Work request> Look in the material below for the line with "- proper cooking temperatures" and the line with "Ensure all potentially hazardous food is hot", then set down exactly those two lines and all lines between, nothing more.

Exercise input>
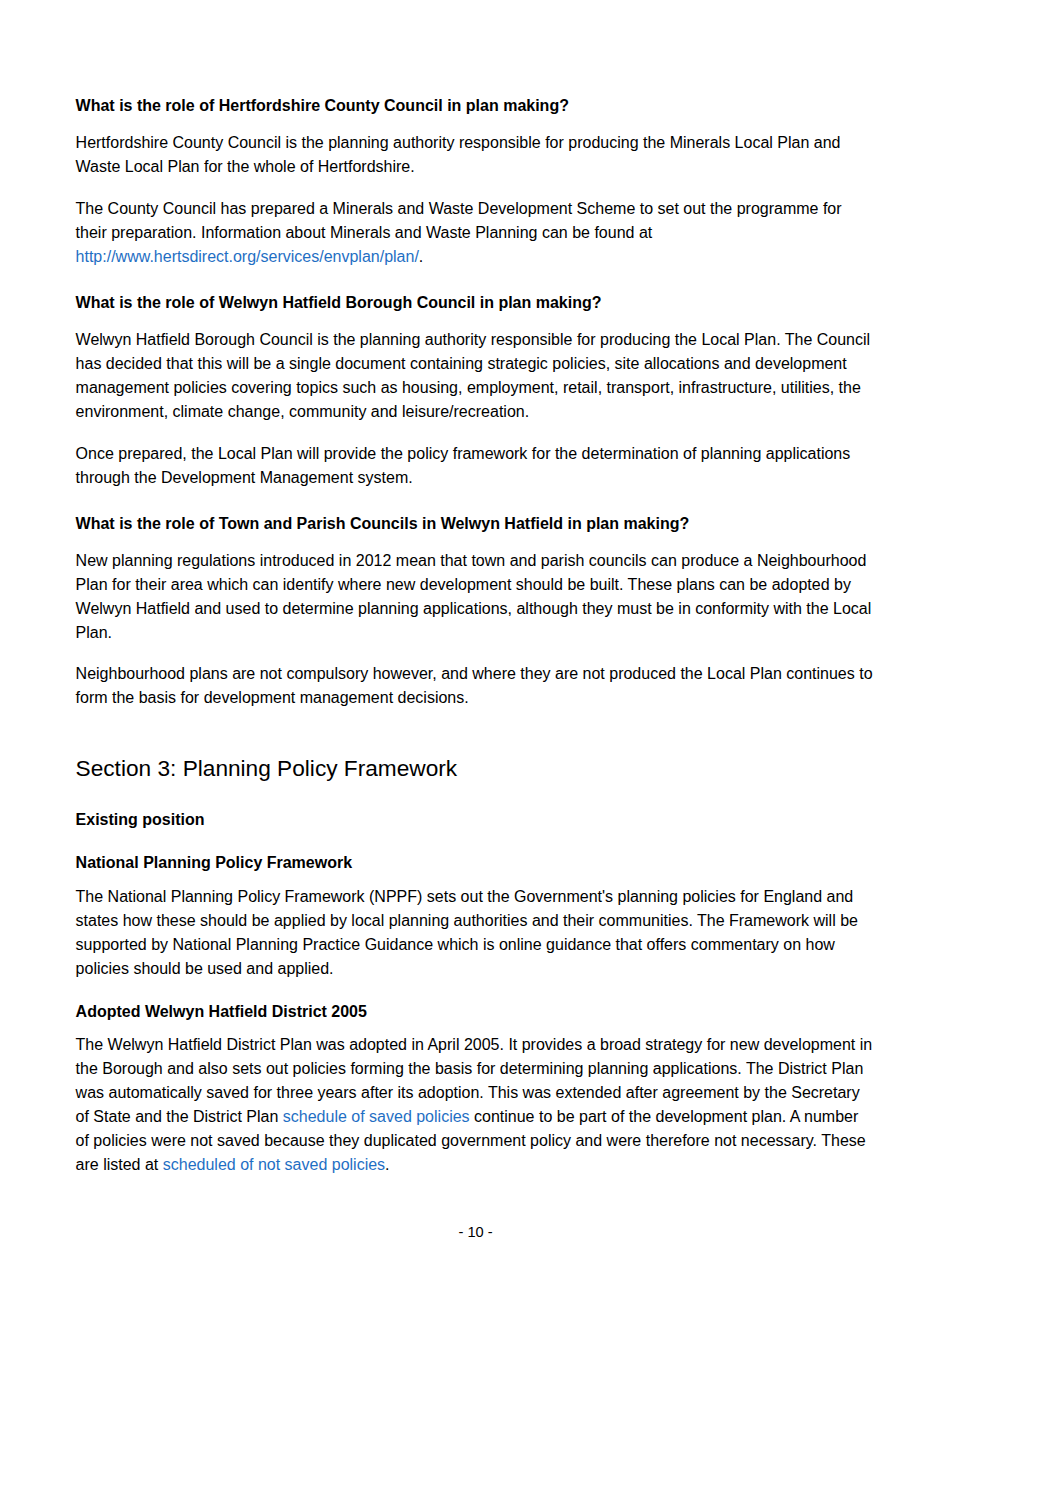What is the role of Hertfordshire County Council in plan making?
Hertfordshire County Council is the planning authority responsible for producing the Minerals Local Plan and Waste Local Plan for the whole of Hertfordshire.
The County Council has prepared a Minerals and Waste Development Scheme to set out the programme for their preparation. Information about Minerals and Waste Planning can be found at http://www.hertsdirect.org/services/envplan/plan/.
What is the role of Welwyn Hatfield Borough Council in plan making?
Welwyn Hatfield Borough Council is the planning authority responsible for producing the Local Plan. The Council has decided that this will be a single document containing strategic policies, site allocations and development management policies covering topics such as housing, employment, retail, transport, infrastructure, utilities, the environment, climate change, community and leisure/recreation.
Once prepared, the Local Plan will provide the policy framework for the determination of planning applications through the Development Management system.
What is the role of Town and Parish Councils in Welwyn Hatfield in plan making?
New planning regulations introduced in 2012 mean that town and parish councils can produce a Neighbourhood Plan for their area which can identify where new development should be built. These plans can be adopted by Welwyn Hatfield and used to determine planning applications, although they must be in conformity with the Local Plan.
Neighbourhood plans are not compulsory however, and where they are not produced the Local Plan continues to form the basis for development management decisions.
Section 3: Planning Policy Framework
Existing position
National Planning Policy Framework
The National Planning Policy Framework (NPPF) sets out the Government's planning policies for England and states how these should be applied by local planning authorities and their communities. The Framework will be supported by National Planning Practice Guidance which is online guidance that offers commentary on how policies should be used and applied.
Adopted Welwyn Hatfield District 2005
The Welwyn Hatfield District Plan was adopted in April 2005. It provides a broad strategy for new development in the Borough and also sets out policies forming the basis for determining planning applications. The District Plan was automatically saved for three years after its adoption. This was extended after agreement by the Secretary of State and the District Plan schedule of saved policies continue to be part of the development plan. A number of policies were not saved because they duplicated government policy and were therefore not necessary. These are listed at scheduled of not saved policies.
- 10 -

...

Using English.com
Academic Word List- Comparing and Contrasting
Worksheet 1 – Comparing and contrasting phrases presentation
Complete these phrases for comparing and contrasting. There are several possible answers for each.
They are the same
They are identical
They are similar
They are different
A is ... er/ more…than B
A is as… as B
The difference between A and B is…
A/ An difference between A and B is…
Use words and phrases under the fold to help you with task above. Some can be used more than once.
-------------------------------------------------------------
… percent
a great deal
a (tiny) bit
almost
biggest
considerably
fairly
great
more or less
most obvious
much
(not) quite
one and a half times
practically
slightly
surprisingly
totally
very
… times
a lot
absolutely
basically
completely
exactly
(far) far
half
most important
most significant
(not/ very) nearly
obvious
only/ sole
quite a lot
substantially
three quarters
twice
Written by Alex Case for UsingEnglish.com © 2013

--

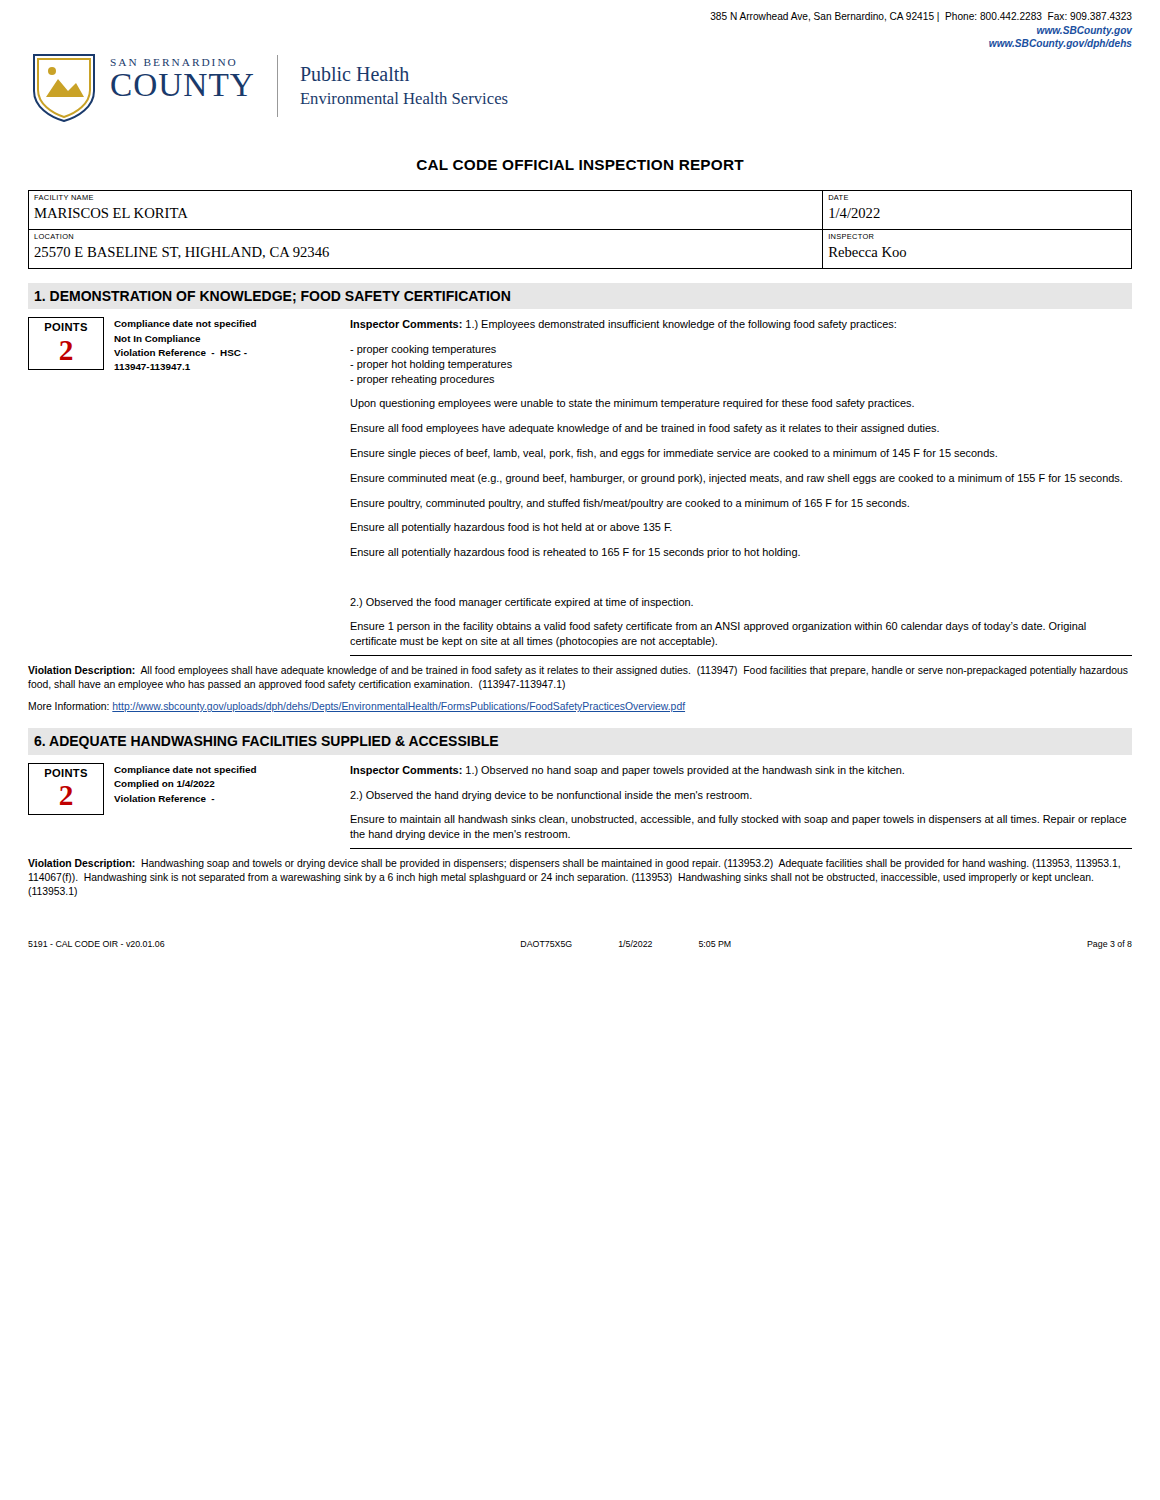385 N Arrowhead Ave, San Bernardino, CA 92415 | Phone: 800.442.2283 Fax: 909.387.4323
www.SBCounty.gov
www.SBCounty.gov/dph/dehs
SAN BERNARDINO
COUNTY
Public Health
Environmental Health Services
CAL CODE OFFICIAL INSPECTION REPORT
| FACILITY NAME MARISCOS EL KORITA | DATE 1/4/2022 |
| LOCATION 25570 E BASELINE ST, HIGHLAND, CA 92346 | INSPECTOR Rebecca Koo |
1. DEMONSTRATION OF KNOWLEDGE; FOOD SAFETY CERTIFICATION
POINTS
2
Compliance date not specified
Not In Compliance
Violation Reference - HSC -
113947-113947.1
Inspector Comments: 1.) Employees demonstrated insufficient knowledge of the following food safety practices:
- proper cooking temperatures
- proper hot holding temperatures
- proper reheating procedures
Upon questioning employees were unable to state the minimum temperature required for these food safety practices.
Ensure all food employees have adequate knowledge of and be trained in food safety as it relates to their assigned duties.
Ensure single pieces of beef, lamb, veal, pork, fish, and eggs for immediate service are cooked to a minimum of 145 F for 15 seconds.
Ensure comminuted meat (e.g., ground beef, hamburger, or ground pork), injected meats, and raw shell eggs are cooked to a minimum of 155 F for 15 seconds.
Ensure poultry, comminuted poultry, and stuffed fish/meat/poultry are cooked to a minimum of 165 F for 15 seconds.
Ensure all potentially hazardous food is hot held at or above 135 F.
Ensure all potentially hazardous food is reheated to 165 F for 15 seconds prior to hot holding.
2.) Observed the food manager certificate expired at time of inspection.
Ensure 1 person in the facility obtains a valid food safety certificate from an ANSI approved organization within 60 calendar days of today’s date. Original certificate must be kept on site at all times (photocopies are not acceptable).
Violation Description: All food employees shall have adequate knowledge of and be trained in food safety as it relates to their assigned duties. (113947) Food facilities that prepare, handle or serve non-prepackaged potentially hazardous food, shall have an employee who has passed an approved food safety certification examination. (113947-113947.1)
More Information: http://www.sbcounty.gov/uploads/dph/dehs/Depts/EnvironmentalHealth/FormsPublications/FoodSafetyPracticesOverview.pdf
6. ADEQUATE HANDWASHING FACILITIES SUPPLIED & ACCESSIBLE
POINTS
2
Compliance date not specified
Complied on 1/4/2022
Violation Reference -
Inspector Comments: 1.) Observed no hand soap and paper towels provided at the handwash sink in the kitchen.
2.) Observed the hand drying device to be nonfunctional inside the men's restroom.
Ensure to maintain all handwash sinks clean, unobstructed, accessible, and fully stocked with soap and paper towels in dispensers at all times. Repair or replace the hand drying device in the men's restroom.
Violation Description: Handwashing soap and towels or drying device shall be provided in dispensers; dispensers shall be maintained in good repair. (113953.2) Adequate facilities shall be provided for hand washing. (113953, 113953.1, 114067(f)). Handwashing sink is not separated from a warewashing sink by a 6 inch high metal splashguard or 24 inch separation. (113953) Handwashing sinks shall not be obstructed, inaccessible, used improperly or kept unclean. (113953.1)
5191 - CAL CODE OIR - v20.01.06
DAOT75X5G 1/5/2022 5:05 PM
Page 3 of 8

Your response>
- proper cooking temperatures
- proper hot holding temperatures
- proper reheating procedures
Upon questioning employees were unable to state the minimum temperature required for these food safety practices.
Ensure all food employees have adequate knowledge of and be trained in food safety as it relates to their assigned duties.
Ensure single pieces of beef, lamb, veal, pork, fish, and eggs for immediate service are cooked to a minimum of 145 F for 15 seconds.
Ensure comminuted meat (e.g., ground beef, hamburger, or ground pork), injected meats, and raw shell eggs are cooked to a minimum of 155 F for 15 seconds.
Ensure poultry, comminuted poultry, and stuffed fish/meat/poultry are cooked to a minimum of 165 F for 15 seconds.
Ensure all potentially hazardous food is hot held at or above 135 F.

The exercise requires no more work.